Our adventure had intended to take in a pool/bar complex at the far end of the bay to cool off over lunch. We couldn’t find it (though later I realised we were very close to the Jimi Hendrix hotel in Diabat!) Instead we found ourselves on an unused track skirting around the back of the bay, past a few abandoned buildings. The immediate prospect did not look too promising. No matter. With my innate geographer’s skills, I instinctively took charge. We negotiated the dunes, rocks and water hazards with ease. Not without some dissent from the troops behind though.

“This is the Sahara. This is the actual Sahara! What are we even doing here?”

“That’s a skeleton. Like an animal’s died here from exhaustion. It’s a warning sign!” (It was a dead gull…)

“I’m hallucinating! I can see a lake!” (The shimmering vista was the River Oued Ksob)
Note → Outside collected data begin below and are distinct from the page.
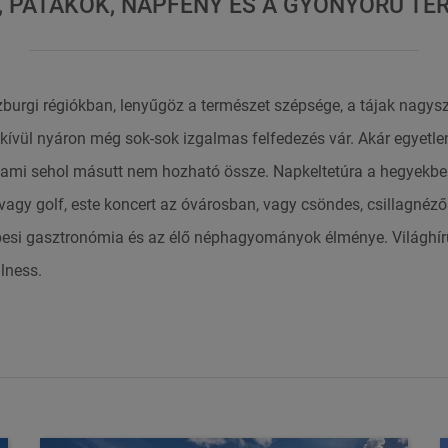
, PATAKOK, NAPFÉNY ÉS A GYÖNYÖRŰ TE
zburgi régiókban, lenyűgöz a természet szépsége, a tájak nagys
n kívül nyáron még sok-sok izgalmas felfedezés vár. Akár egyetle
 ami sehol másutt nem hozható össze. Napkeltetúra a hegyekben
vagy golf, este koncert az óvárosban, vagy csöndes, csillagnéző
pesi gasztronómia és az élő néphagyományok élménye. Világhírű
lness.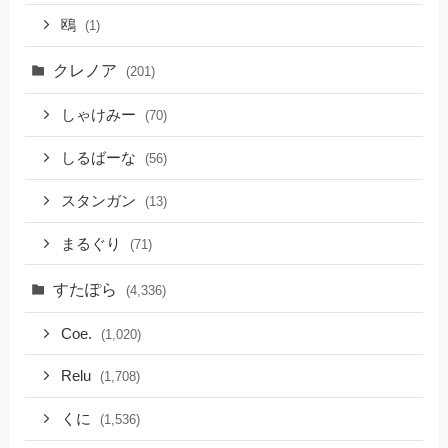
鴎
(1)
クレノア
(201)
しゃけみー
(70)
しるばーな
(56)
スタンガン
(13)
まるぐり
(71)
すたぽら
(4,336)
Coe.
(1,020)
Relu
(1,708)
くに
(1,536)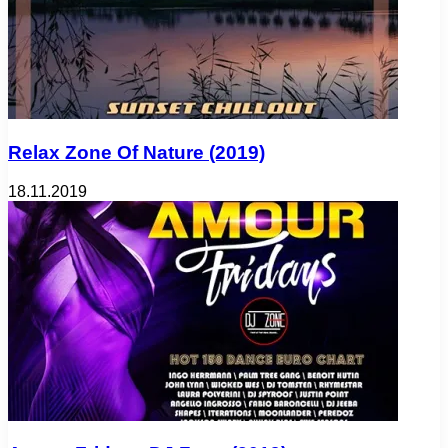
Relax Zone Of Nature (2019)
18.11.2019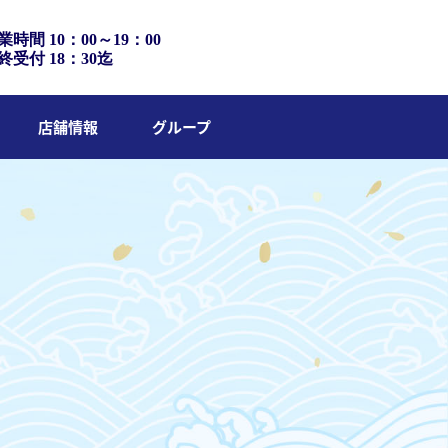
業時間 10：00～19：00
終受付 18：30迄
店舗情報
グループ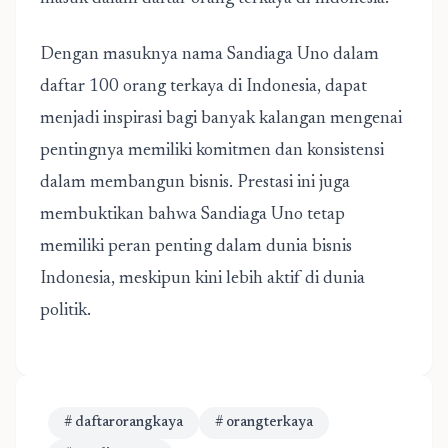
Dengan masuknya nama Sandiaga Uno dalam
daftar 100 orang terkaya di Indonesia, dapat
menjadi inspirasi bagi banyak kalangan mengenai
pentingnya memiliki komitmen dan konsistensi
dalam membangun bisnis. Prestasi ini juga
membuktikan bahwa Sandiaga Uno tetap
memiliki peran penting dalam dunia bisnis
Indonesia, meskipun kini lebih aktif di dunia
politik.
# daftarorangkaya
# orangterkaya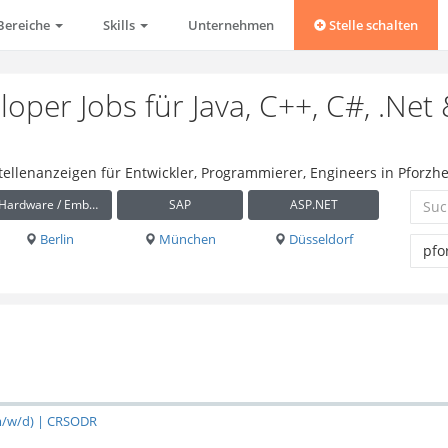
Bereiche
Skills
Unternehmen
Stelle schalten
oper Jobs für Java, C++, C#, .Net
Stellenanzeigen für Entwickler, Programmierer, Engineers in Pforzh
Hardware / Embedded
SAP
ASP.NET
Berlin
München
Düsseldorf
m/w/d) | CRSODR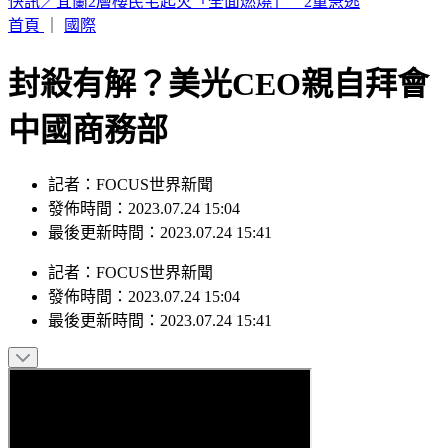
恭喜！北影影后「父親節宣布懷孕」 喜曬超音波照：輪到
我了
首頁
｜
國際
封殺有解？美光CEO親自拜會
中國商務部
記者：FOCUS世界新聞
發佈時間：2023.07.24 15:04
最後更新時間：2023.07.24 15:41
記者
：
FOCUS世界新聞
發佈時間：
2023.07.24 15:04
最後更新時間：
2023.07.24 15:41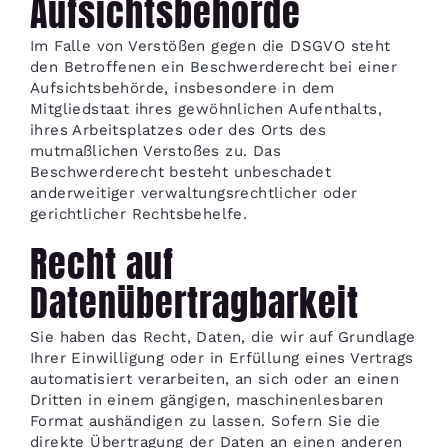
Aufsichtsbehörde
Im Falle von Verstößen gegen die DSGVO steht
den Betroffenen ein Beschwerderecht bei einer
Aufsichtsbehörde, insbesondere in dem
Mitgliedstaat ihres gewöhnlichen Aufenthalts,
ihres Arbeitsplatzes oder des Orts des
mutmaßlichen Verstoßes zu. Das
Beschwerderecht besteht unbeschadet
anderweitiger verwaltungsrechtlicher oder
gerichtlicher Rechtsbehelfe.
Recht auf
Datenübertragbarkeit
Sie haben das Recht, Daten, die wir auf Grundlage
Ihrer Einwilligung oder in Erfüllung eines Vertrags
automatisiert verarbeiten, an sich oder an einen
Dritten in einem gängigen, maschinenlesbaren
Format aushändigen zu lassen. Sofern Sie die
direkte Übertragung der Daten an einen anderen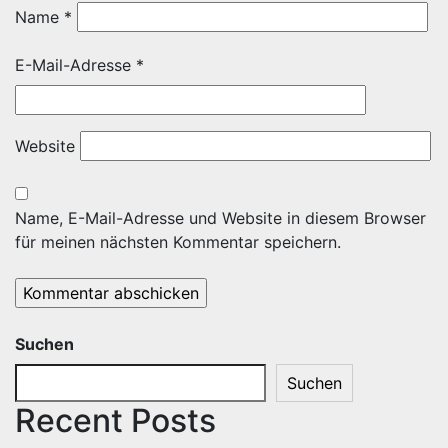
Name
*
E-Mail-Adresse
*
Website
Name, E-Mail-Adresse und Website in diesem Browser
für meinen nächsten Kommentar speichern.
Suchen
Suchen
Recent Posts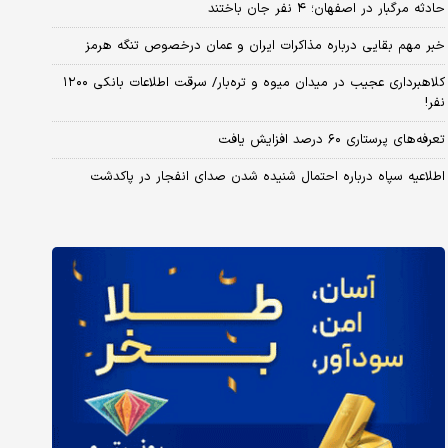
حادثه مرگبار در اصفهان؛ ۴ نفر جان باختند
خبر مهم بقایی درباره مذاکرات ایران و عمان درخصوص تنگه هرمز
کلاهبرداری عجیب در میدان میوه و تره‌بار/ سرقت اطلاعات بانکی ۱۲۰۰
نفر!
تعرفه‌های پرستاری ۶۰ درصد افزایش یافت
اطلاعیه سپاه درباره احتمال شنیده شدن صدای انفجار در پاکدشت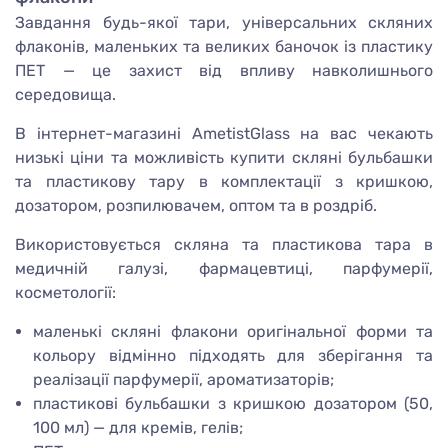
Завдання будь-якої тари, універсальних скляних
флаконів, маленьких та великих баночок із пластику
ПЕТ — це захист від впливу навколишнього
середовища.
В інтернет-магазині AmetistGlass на вас чекають
низькі ціни та можливість купити скляні бульбашки
та пластикову тару в комплектації з кришкою,
дозатором, розпилювачем, оптом та в роздріб.
Використовується скляна та пластикова тара в
медичній галузі, фармацевтиці, парфумерії,
косметології:
маленькі скляні флакони оригінальної форми та
кольору відмінно підходять для зберігання та
реалізації парфумерії, ароматизаторів;
пластикові бульбашки з кришкою дозатором (50,
100 мл) — для кремів, гелів;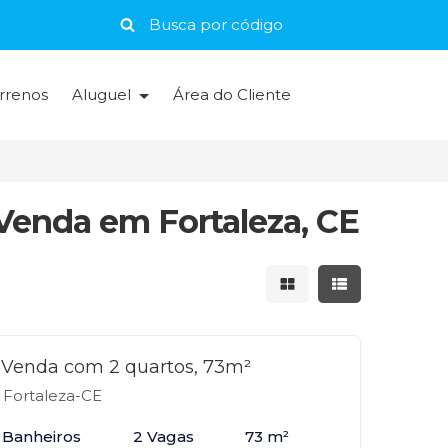
rrenos
Aluguel
Área do Cliente
enda em Fortaleza, CE
Mostrar resultados 
Mostrar result
Venda com 2 quartos, 73m²
 Fortaleza-CE
 Banheiros
2 Vagas
73 m²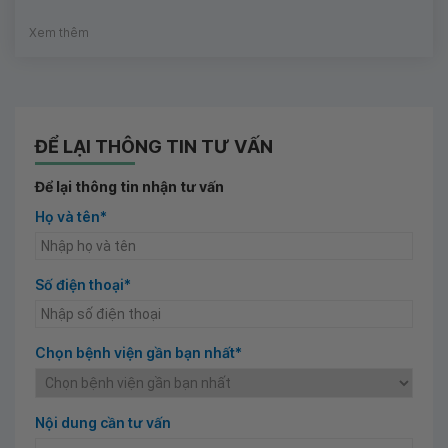
Xem thêm
ĐỂ LẠI THÔNG TIN TƯ VẤN
Để lại thông tin nhận tư vấn
Họ và tên*
Số điện thoại*
Chọn bệnh viện gần bạn nhất*
Nội dung cần tư vấn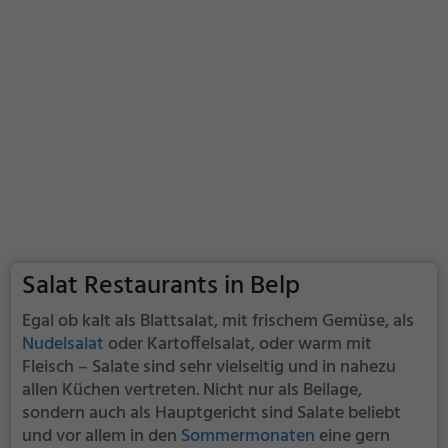
Salat Restaurants in Belp
Egal ob kalt als Blattsalat, mit frischem Gemüse, als
Nudelsalat
oder Kartoffelsalat, oder warm mit
Fleisch – Salate sind sehr vielseitig und in nahezu
allen Küchen vertreten. Nicht nur als Beilage,
sondern auch als Hauptgericht sind Salate beliebt
und vor allem in den
Sommermonaten
eine gern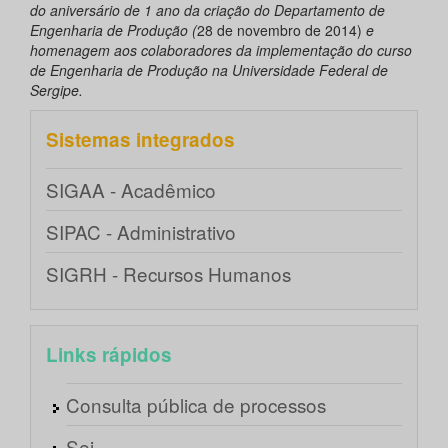
do aniversário de 1 ano da criação do Departamento de
Engenharia de Produção (
28 de novembro de 2014)
e
homenagem aos colaboradores da implementação do curso
de Engenharia de Produção na Universidade Federal de
Sergipe.
Sistemas integrados
SIGAA - Acadêmico
SIPAC - Administrativo
SIGRH - Recursos Humanos
Links rápidos
Consulta pública de processos
Sei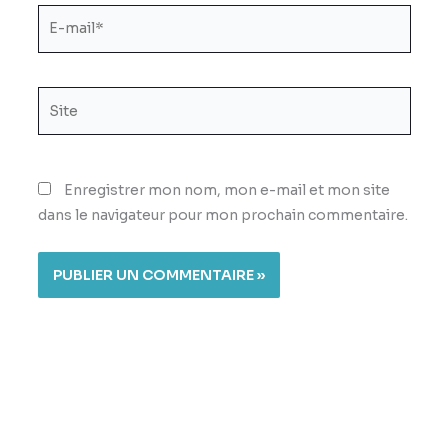
E-
mail*
Site
Enregistrer mon nom, mon e-mail et mon site
dans le navigateur pour mon prochain commentaire.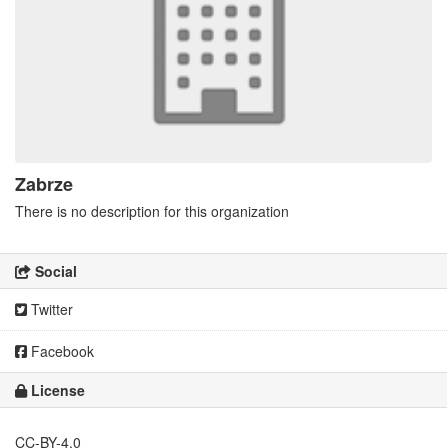
Zabrze
There is no description for this organization
Social
Twitter
Facebook
License
CC-BY-4.0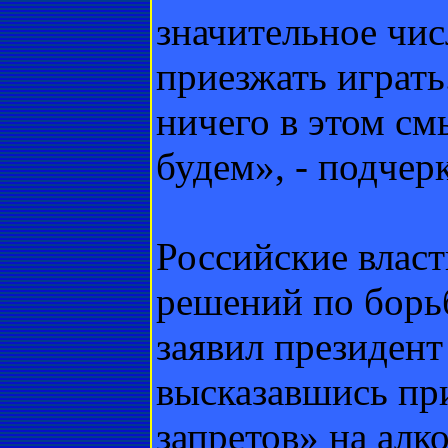
значительное чис
приезжать играть
ничего в этом см
будем», - подчерк
Российские власт
решений по борьб
заявил президен
высказавшись пр
запретов» на алко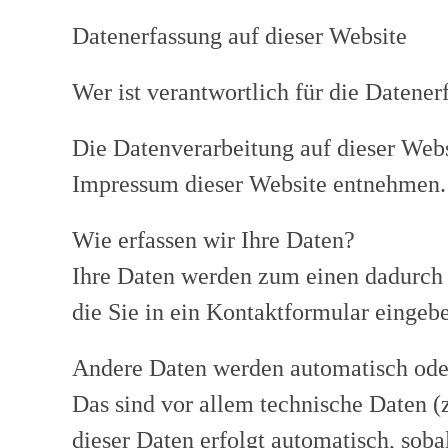
Datenerfassung auf dieser Website
Wer ist verantwortlich für die Datener
Die Datenverarbeitung auf dieser Web
Impressum dieser Website entnehmen.
Wie erfassen wir Ihre Daten?
Ihre Daten werden zum einen dadurch e
die Sie in ein Kontaktformular eingeb
Andere Daten werden automatisch oder
Das sind vor allem technische Daten (z
dieser Daten erfolgt automatisch, soba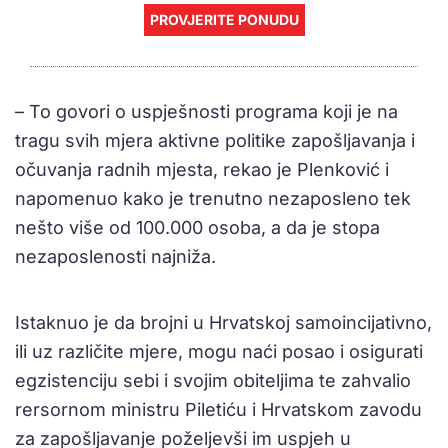
PROVJERITE PONUDU
– To govori o uspješnosti programa koji je na
tragu svih mjera aktivne politike zapošljavanja i
očuvanja radnih mjesta, rekao je Plenković i
napomenuo kako je trenutno nezaposleno tek
nešto više od 100.000 osoba, a da je stopa
nezaposlenosti najniža.
Istaknuo je da brojni u Hrvatskoj samoincijativno,
ili uz različite mjere, mogu naći posao i osigurati
egzistenciju sebi i svojim obiteljima te zahvalio
rersornom ministru Piletiću i Hrvatskom zavodu
za zapošljavanje poželjevši im uspjeh u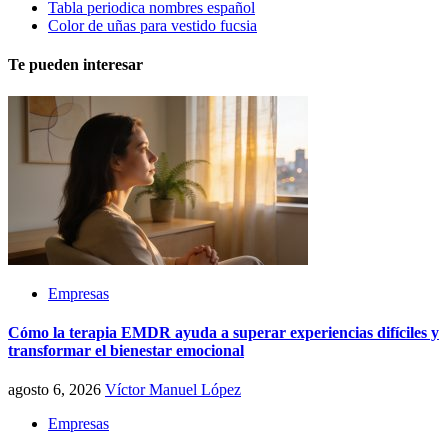
Tabla periodica nombres español
Color de uñas para vestido fucsia
Te pueden interesar
Empresas
Cómo la terapia EMDR ayuda a superar experiencias difíciles y
transformar el bienestar emocional
agosto 6, 2026
Víctor Manuel López
Empresas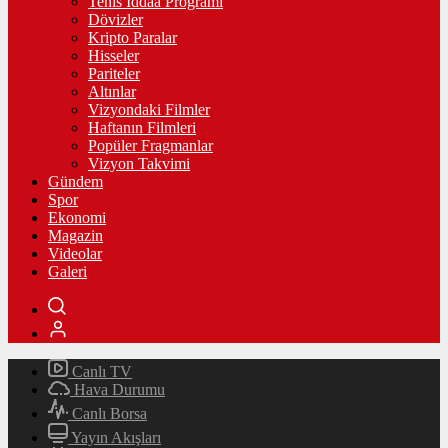
Tenis İddaa Programı
Dövizler
Kripto Paralar
Hisseler
Pariteler
Altınlar
Vizyondaki Filmler
Haftanın Filmleri
Popüler Fragmanlar
Vizyon Takvimi
Gündem
Spor
Ekonomi
Magazin
Videolar
Galeri
Canlı TV
Hava Durumu
Canlı Borsa
Yayın Akışları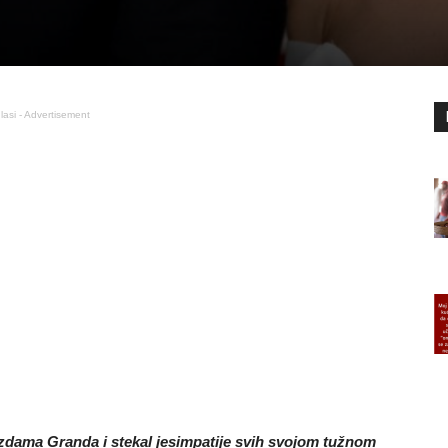
lasi - Advertisement
vezdama Granda i stekal jesimpatije svih svojom tužnom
“I’ll be alright. I have half a bottle of water. I’m not sharing though.”

And so it went on.

We crested reed-anchored dunes to see the entirety of the glorious bay laid out before us and the base of Jimi’s ruins lapped by gentle waves. “I have led my people to salvation!” I declared. More groans of derision. Daughter No 2 fell to her knees and looked skywards. Relief, thanks or exhaustion: we may never know. A croque monsieur and a bottle of pop in the nearby ‘Beach Friends’ bar seemed to restore spirits. Life on the edge.


Beach activities in Essaouira didn’t actually extend to sandcastle-making, despite Hendrix’s tenuous contribution to the subject. I saw a poor attempt at a boat carved in the packed sand with a stick, but that was about it. If this was Britain, there would be curtain walls with crenellations, motte and baileys, and moats filled with seawater every few yards. Maybe now we are in Brexit mode we should build real castles again to fortify against the dreaded continental invasion. That way I’d get even better value out of my English Heritage membership. I knew there would be a Brexit brightside if I looked hard enough.

And with that cheery thought, we headed back to dear old Europhobic Blighty.